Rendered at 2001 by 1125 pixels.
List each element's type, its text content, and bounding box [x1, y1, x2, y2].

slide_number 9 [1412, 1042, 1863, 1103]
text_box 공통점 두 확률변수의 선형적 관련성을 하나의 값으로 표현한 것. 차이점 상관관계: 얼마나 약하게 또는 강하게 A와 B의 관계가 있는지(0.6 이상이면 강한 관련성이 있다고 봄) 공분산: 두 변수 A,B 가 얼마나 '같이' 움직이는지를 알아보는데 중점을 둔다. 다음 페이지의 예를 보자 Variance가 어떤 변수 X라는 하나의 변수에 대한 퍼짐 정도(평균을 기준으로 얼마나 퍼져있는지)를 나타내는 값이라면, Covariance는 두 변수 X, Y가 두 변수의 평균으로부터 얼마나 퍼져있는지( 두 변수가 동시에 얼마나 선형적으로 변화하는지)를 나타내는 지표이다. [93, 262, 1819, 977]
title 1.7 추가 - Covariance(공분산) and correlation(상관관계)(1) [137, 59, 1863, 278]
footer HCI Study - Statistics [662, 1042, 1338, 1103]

════════════════

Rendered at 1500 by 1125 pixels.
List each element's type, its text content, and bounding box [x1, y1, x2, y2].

════════════════

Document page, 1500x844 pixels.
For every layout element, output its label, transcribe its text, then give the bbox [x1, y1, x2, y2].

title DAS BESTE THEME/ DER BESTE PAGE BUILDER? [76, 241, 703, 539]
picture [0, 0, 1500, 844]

════════════════

◆ Work order
Look through the data above. Copy every line with the string "Rendered" in it.

◆ Response for this exercise
Rendered at 2001 by 1125 pixels.
Rendered at 1500 by 1125 pixels.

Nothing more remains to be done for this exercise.